1941年6月22日に発動された対ソ連侵攻の『バルバロッサ作戦』では、第56装甲軍団はヴィルヘルム・ヨーゼフ・フランツ・リッター・フォン・レープ(Wilhelm Josef Franz Ritter von Leeb)元帥麾下の北方軍集団の第4装甲集団(指揮官はエーリヒ・ヘプナー(Erich Hoepner)上級大将)に属して快進撃を見せ、作戦開始からわずか4日目には独ソ国境とレニングラードのほぼ中間地点に位置する重要な渡河地点の町・ドヴィンスク(デュナブルク)を占拠し、西ドヴィナ川に架かる装甲部隊が通過可能な橋梁を無傷で確保した。

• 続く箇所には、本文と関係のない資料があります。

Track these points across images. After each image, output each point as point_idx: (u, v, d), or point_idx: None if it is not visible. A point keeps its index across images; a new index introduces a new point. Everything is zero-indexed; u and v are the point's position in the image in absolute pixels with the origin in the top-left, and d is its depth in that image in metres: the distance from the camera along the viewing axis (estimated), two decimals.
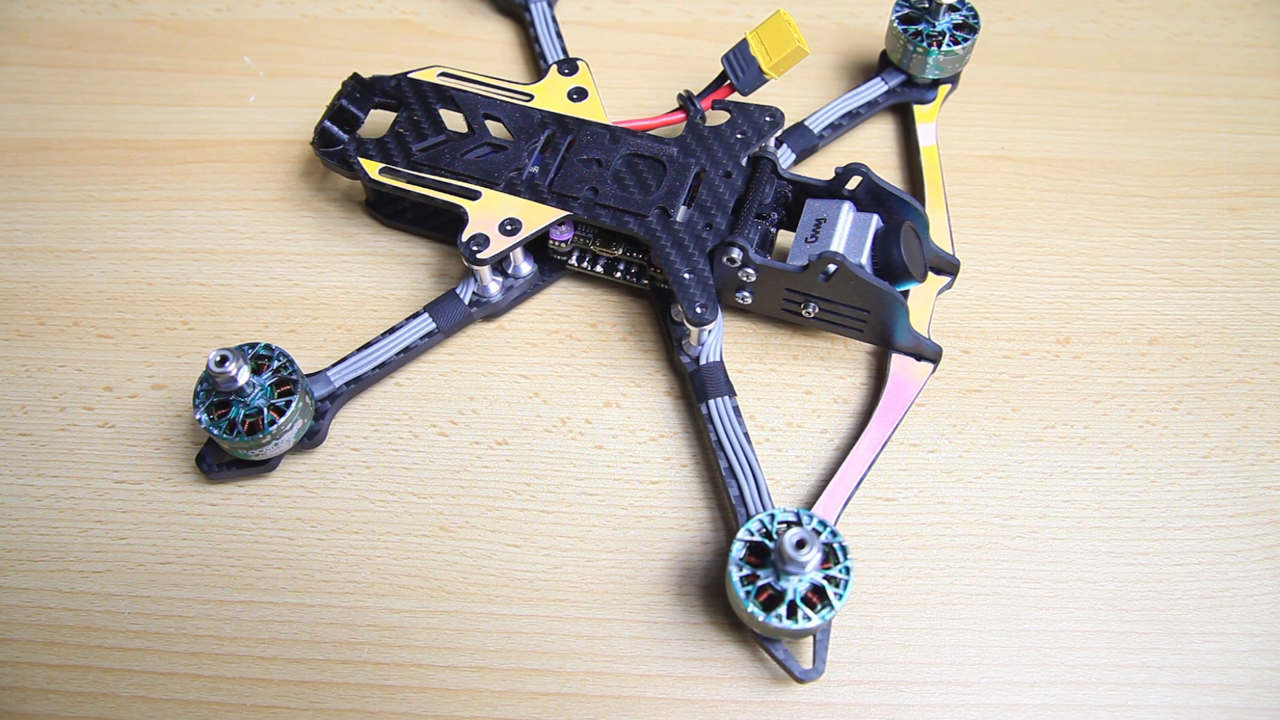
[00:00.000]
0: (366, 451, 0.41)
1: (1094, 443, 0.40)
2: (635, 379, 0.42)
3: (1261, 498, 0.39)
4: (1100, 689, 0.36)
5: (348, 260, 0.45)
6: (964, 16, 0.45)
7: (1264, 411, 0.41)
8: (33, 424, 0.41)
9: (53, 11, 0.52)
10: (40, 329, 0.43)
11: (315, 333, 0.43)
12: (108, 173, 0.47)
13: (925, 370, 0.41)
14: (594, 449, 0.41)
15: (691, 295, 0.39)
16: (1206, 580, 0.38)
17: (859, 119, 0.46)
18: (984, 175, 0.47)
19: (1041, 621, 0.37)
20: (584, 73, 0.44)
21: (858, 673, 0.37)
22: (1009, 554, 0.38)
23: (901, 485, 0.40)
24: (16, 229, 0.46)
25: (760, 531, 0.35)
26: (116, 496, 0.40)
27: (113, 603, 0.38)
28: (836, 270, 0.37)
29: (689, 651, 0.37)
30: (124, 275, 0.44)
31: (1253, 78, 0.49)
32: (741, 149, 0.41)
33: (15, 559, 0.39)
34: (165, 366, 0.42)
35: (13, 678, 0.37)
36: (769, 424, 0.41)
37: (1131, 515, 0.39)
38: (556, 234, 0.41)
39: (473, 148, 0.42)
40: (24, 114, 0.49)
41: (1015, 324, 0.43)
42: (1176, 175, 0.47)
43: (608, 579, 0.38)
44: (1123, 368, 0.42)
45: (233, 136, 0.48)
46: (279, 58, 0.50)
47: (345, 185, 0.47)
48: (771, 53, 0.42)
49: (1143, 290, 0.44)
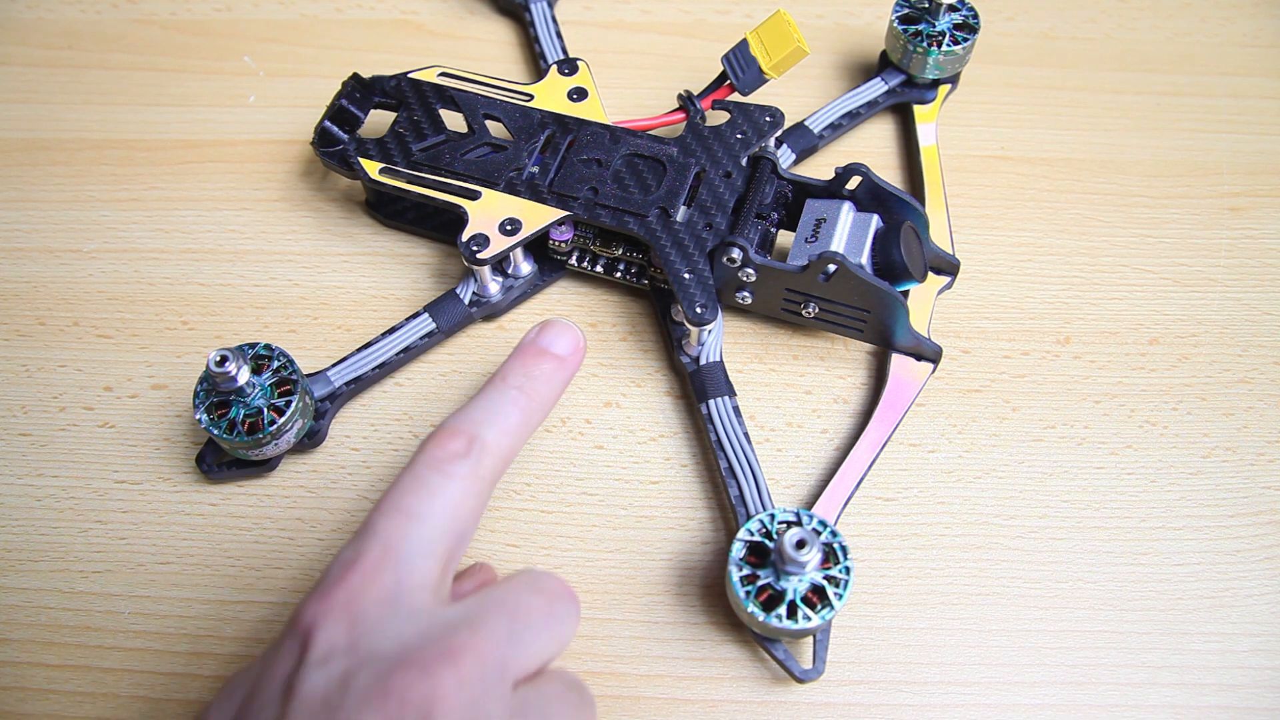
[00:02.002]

だがその後の装甲師団の前進は、参謀本部がソ連軍による側面攻撃を心配した為に中断させられた。マンシュタインの部隊には前進停止の命令が伝えられ、ドウィンスク橋頭堡を確実に確保する為に彼の傘下の装甲師団は6日間にわたり、前進が出来なかった。
※第56装甲軍団の編成には装甲師団が一つしかなく、エーリッヒ・ブランデンベルガー(Erich Brandenberger)少将(最終階級は装甲兵大将)の第8装甲師団に第3自動車化歩兵師団、そして第290歩兵師団というものであった。だが、第8装甲師団は第4装甲集団の先鋒としてドヴィンスク、ルガ、イリメニ湖畔及びノヴゴロドでソ連軍と激闘を繰り広げては、レニングラードへ向けた進攻の最前線で活躍する。
※第4装甲集団には、ゲオルク=ハンス・ラインハルト(Georg-Hans Reinhardt)装甲兵大将(最終階級は上級大将)の第41装甲軍団も所属していた。そしてこの軍団は第1と第6装甲師団、第36自動車化歩兵師団、第269歩兵師団を擁していた。
※ソ連侵攻の当初、独軍装甲軍団に附属されていた自動車化歩兵部隊が保有していた対戦車砲(3.7cm PaK 36)では、ソ連軍のT-34中戦車やKV-1重戦車には到底敵わなかった。第16装甲師団の狙撃兵旅団のPaK 36が放った20発以上の命中弾を、T-34は軽々と跳ね返したとの記録が残っている。こうして『バルバロッサ作戦』の初期の段階で遭遇したT-26軽戦車などは別として、独軍のⅡ号戦車や短砲身のⅢ号戦車、そしてPaK 36対戦車砲等では至近距離であっても、またどの方向から何発の命中弾を与えても、ソ連の新型戦車にはほとんど効果がないことが判明した。対戦車砲ともども、電撃戦で名を馳せたとは云え、当時のドイツ軍戦車の火砲は極めて貧弱だったのである。
※『バルバロッサ作戦』では、侵攻開始以来6月30日までの間にドイツ軍兵士の8,886人が死亡したとされている。
その後、目標であるレニングラードへと進撃を再開した第56装甲軍団であったが、1941年9月12日にオイゲン・フォン・ショーベルト(Eugen von Schobert)上級大将が事故死した後を受けて、マンシュタインは戦線南部の南方軍集団(1942年6月にA・B軍集団に改組)に属する第11軍司令官に任命(9月13日付)され、栄転となる。
そこで彼はルーマニア軍の軍団を含む第11軍を指揮して、クリミア半島のセヴァストポリ要塞の攻略を指揮することになる。
※第11軍司令官ショーベルトは、搭乗していたシュトルヒ(Fi 156)軽軍用機が機体故障で不時着して地雷原に突っ込んで戦死を遂げ、マンシュタインが軍司令部に着任した時には、葬儀の最中だったとされる。
※第11軍はルーマニア第3軍・第4軍との連合部隊であり、もともとルーマニア軍人のイオン・ヴィクトル・アントネスク(Ion Victor Antonescu)元帥の指揮下にあった部隊だった。そしてそのアントネスクも南方軍集団司令官ルントシュテット元帥から作戦上の指揮を受けるといった複雑な指揮命令系統に属していたが、アントネスクは第4軍の指揮に専念していたこともあって、マンシュタインは第11軍とルーマニア第3軍を併せて統率することになった。また因みに、後の発言からマンシュタインがアントネスク元帥の軍事指導力を高く評価していたことが窺える。